━━ Material for this task
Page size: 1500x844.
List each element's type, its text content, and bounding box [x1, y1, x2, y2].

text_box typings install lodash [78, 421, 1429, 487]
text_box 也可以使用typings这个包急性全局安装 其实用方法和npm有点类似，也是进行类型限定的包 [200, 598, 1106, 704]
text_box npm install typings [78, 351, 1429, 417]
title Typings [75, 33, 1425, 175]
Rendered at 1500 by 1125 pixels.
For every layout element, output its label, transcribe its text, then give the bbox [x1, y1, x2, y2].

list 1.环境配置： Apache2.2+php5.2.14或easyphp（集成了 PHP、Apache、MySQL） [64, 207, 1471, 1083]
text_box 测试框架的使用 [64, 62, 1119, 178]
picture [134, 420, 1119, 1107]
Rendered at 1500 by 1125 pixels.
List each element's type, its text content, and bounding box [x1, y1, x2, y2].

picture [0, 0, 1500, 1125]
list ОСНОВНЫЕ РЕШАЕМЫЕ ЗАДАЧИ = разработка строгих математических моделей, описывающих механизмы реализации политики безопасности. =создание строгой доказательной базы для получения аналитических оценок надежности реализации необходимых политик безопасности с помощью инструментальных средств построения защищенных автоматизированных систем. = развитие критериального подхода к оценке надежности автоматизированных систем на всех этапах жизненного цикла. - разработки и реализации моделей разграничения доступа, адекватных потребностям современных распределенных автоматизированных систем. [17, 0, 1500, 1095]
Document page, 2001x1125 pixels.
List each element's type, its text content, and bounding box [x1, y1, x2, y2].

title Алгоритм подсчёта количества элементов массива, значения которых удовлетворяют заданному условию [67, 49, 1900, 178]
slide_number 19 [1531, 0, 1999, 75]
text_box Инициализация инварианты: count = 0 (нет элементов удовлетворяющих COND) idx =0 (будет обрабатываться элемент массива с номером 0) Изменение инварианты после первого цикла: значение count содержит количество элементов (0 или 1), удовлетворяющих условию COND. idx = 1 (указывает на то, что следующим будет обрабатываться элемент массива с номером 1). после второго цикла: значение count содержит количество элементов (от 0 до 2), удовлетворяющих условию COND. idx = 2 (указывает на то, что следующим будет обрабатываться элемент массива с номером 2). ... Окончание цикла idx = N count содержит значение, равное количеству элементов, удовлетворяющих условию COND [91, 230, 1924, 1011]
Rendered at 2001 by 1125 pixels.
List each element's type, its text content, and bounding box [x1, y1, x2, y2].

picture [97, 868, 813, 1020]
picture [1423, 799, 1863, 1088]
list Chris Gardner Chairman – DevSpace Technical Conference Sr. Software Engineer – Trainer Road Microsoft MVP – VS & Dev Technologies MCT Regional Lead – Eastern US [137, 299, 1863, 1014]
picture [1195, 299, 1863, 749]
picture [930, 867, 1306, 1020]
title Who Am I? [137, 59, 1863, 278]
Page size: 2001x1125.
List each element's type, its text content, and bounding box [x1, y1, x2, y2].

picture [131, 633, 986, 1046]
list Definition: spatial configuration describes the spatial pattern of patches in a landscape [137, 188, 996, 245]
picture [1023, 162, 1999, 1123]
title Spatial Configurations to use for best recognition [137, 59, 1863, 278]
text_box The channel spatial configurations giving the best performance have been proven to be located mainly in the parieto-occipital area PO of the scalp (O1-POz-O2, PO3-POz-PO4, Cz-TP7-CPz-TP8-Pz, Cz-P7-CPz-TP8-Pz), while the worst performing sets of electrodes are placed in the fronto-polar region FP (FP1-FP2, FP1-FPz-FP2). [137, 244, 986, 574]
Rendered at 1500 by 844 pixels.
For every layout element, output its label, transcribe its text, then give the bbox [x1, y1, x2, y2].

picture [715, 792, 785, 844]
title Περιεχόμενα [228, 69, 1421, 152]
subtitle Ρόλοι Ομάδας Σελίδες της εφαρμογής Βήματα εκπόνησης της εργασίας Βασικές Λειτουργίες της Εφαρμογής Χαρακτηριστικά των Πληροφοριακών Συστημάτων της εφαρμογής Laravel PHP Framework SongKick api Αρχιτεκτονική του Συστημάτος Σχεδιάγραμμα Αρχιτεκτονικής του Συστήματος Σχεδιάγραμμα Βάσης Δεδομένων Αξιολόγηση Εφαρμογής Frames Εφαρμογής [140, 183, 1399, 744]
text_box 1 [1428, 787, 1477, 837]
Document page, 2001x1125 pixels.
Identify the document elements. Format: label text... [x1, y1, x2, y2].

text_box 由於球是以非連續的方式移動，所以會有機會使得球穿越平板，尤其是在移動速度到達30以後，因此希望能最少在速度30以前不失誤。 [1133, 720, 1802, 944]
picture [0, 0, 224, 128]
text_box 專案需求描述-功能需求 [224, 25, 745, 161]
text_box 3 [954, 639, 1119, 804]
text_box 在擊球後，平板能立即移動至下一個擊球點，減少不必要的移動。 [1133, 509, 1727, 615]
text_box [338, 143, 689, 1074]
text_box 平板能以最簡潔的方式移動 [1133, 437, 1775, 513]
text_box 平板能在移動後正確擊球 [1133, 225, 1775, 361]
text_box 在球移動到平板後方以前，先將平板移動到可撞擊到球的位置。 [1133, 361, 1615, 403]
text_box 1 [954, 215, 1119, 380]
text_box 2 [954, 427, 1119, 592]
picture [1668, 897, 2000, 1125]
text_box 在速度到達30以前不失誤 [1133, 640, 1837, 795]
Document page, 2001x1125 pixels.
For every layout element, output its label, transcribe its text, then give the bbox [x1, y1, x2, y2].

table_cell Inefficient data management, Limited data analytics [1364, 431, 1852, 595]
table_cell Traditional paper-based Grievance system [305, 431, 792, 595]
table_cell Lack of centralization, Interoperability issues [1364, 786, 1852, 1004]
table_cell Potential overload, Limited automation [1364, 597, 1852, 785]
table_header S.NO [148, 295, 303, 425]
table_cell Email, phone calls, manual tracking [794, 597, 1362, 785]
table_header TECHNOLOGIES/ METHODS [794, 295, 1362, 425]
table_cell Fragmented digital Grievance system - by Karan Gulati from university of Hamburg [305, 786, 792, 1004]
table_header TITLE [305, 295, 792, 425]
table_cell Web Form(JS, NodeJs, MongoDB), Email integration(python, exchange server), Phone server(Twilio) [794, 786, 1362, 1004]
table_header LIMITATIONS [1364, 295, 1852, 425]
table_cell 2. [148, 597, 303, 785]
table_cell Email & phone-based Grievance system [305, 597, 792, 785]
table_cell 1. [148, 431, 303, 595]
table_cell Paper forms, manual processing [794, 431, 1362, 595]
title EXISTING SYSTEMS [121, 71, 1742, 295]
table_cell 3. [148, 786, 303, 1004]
━━━━
Task to carry out: Give only the number of lines in the entries above that contain the string "Rendered".

Task result: 4